A Mosca, in ogni caso, le reazioni alla vittoria elettorale di Fico e dei socialdemocratici in Slovacchia sono state generalmente caute, almeno a livello esteriore. Su alcuni media russi si è sottolineata la tendenza verso un ammorbidimento della linea anti-russa sotto la spinta della crescente insofferenza popolare per le conseguenze della guerra. Allo stesso tempo, in pochi si fanno per il momento illusioni circa un cambiamento radicale dell’approccio alla crisi russo-ucraina. La testata on-line Vzglyad ha ad esempio fatto notare come le esigenze di campagna elettorale possono amplificare i proclami di natura populista o sovranista, mentre, una volta installatosi, il nuovo governo di turno evidenzia un atteggiamento più moderato o addirittura opposto rispetto a quello promesso. L’appartenenza all’UE e alla NATO contribuisce a spiegare questa metamorfosi e il sito russo porta come esempio di voltafaccia in senso atlantista quello del governo italiano di Giorgia Meloni.

Da Bratislava c’è quanto meno da aspettarsi un attenuamento della retorica anti-russa e, comunque, il dato del voto di sabato scorso indica un chiaro spostamento in corso dell’opinione delle popolazioni europei sulla guerra in Ucraina.
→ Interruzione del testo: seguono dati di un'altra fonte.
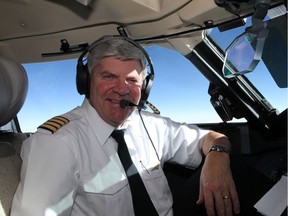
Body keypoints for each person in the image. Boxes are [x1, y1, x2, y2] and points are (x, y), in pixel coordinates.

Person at [11, 36, 241, 216]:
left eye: (132, 80)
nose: (122, 89)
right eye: (109, 77)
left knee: (240, 176)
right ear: (86, 82)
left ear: (144, 89)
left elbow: (210, 138)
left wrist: (218, 156)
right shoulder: (56, 143)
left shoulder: (151, 125)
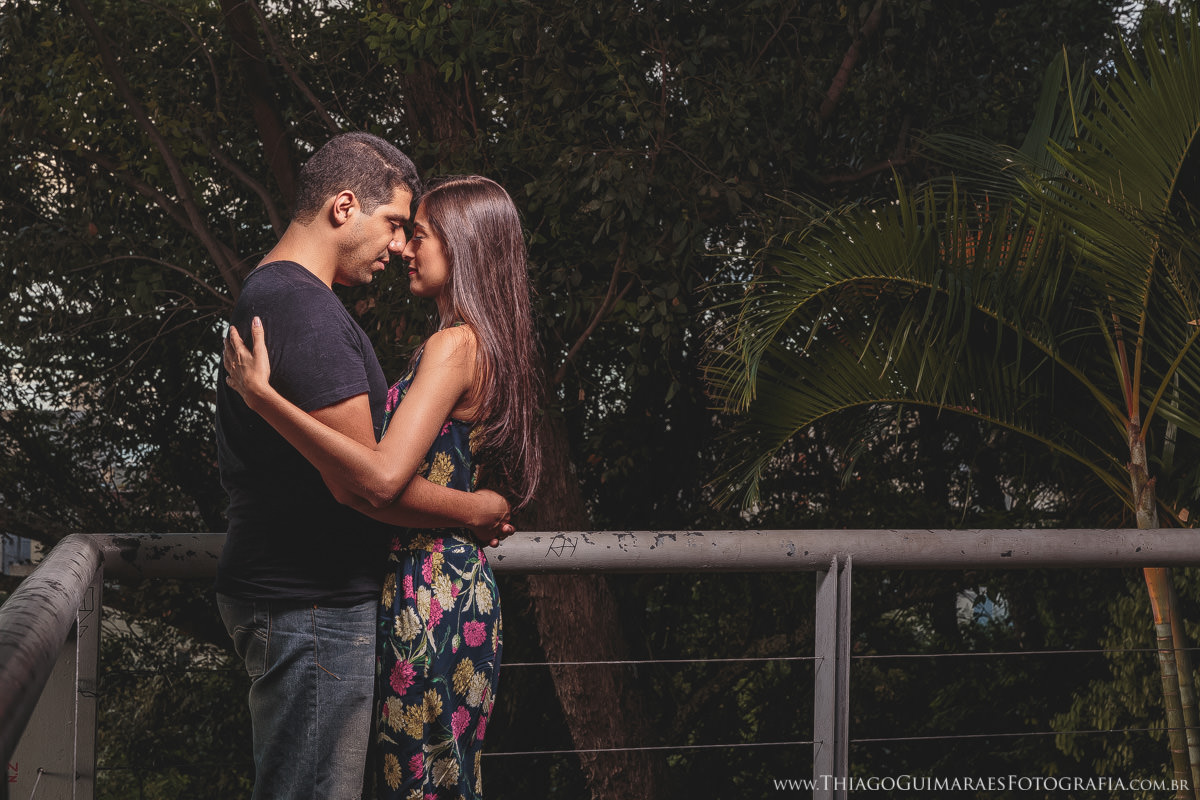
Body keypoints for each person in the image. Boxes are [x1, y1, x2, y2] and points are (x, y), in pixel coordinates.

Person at [223, 175, 542, 799]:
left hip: (430, 589)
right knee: (437, 777)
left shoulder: (453, 346)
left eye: (418, 235)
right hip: (448, 586)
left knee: (421, 783)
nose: (405, 250)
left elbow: (380, 478)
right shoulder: (486, 344)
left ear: (464, 246)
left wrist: (263, 398)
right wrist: (474, 508)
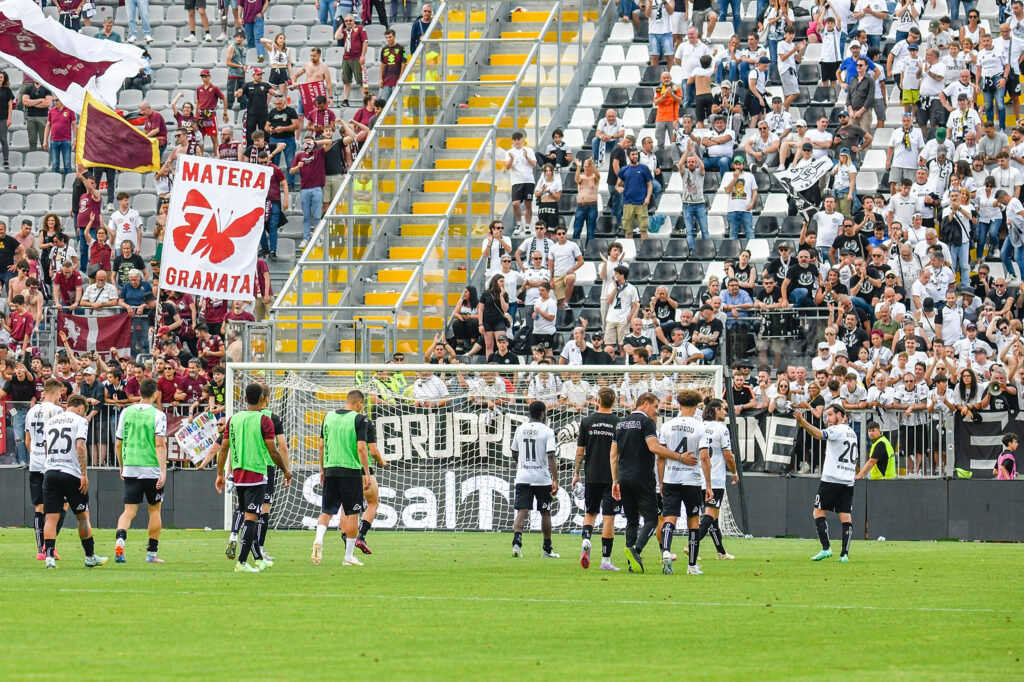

Intanto, è quasi scontato che UE e Stati Uniti torneranno alla carica con le accuse, a quei governi che non si uniformano alla linea anti-russa, di tendenze autoritarie che minaccerebbero il “modello liberale democratico” occidentale. L’Ungheria di Orban è da tempo il bersaglio preferito in questo senso e i primi segnali minacciosi hanno già riguardato anche il premier designato slovacco.

Un altro obiettivo della finta crociata democratica di Bruxelles è l’esecutivo ultra-conservatore polacco, in passato oggetto di provvedimenti comunitari e più recentemente tornato nelle grazie europee per via dell’appoggio garantito a Kiev e della ferocissima russofobia ostentata dai leader del partito al potere. Se, in caso di conferma dell’esecutivo in carica, dopo il voto del 15 ottobre Varsavia dovesse orientarsi definitivamente su posizioni critiche verso Kiev, è molto probabile che il “problema democratico” in Polonia tornerà in fretta al centro degli scrupoli altamente selettivi dei burocrati e delle cancellerie europee.